* [Stored items]
>>>
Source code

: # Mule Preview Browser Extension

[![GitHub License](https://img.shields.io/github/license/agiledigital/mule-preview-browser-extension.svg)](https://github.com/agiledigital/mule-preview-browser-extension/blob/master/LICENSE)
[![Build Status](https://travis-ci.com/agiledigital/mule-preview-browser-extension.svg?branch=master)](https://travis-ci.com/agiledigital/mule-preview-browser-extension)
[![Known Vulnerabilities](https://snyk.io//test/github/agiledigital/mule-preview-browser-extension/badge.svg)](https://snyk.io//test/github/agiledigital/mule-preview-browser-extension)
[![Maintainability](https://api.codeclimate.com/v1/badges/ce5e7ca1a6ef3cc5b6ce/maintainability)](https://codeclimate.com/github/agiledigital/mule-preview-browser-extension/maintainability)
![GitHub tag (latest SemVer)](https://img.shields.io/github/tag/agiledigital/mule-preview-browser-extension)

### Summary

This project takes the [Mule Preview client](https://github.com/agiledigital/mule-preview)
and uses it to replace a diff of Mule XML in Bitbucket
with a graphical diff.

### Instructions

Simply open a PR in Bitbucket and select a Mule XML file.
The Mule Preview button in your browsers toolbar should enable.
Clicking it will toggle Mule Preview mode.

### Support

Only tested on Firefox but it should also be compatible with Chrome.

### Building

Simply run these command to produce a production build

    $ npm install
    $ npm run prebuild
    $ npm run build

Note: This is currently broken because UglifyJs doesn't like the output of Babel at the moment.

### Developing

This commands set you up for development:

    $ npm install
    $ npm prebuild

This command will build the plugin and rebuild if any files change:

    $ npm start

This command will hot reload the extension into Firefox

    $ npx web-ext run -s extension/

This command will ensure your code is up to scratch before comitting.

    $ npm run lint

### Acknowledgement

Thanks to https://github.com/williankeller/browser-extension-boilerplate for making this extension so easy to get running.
<<<
* [Instructions for the task] Rewrite the records above, changing each "Bitbucket" to "GitLab" and leaving everything else as it is.

* [Completed task]
Source code

: # Mule Preview Browser Extension

[![GitHub License](https://img.shields.io/github/license/agiledigital/mule-preview-browser-extension.svg)](https://github.com/agiledigital/mule-preview-browser-extension/blob/master/LICENSE)
[![Build Status](https://travis-ci.com/agiledigital/mule-preview-browser-extension.svg?branch=master)](https://travis-ci.com/agiledigital/mule-preview-browser-extension)
[![Known Vulnerabilities](https://snyk.io//test/github/agiledigital/mule-preview-browser-extension/badge.svg)](https://snyk.io//test/github/agiledigital/mule-preview-browser-extension)
[![Maintainability](https://api.codeclimate.com/v1/badges/ce5e7ca1a6ef3cc5b6ce/maintainability)](https://codeclimate.com/github/agiledigital/mule-preview-browser-extension/maintainability)
![GitHub tag (latest SemVer)](https://img.shields.io/github/tag/agiledigital/mule-preview-browser-extension)

### Summary

This project takes the [Mule Preview client](https://github.com/agiledigital/mule-preview)
and uses it to replace a diff of Mule XML in GitLab
with a graphical diff.

### Instructions

Simply open a PR in GitLab and select a Mule XML file.
The Mule Preview button in your browsers toolbar should enable.
Clicking it will toggle Mule Preview mode.

### Support

Only tested on Firefox but it should also be compatible with Chrome.

### Building

Simply run these command to produce a production build

    $ npm install
    $ npm run prebuild
    $ npm run build

Note: This is currently broken because UglifyJs doesn't like the output of Babel at the moment.

### Developing

This commands set you up for development:

    $ npm install
    $ npm prebuild

This command will build the plugin and rebuild if any files change:

    $ npm start

This command will hot reload the extension into Firefox

    $ npx web-ext run -s extension/

This command will ensure your code is up to scratch before comitting.

    $ npm run lint

### Acknowledgement

Thanks to https://github.com/williankeller/browser-extension-boilerplate for making this extension so easy to get running.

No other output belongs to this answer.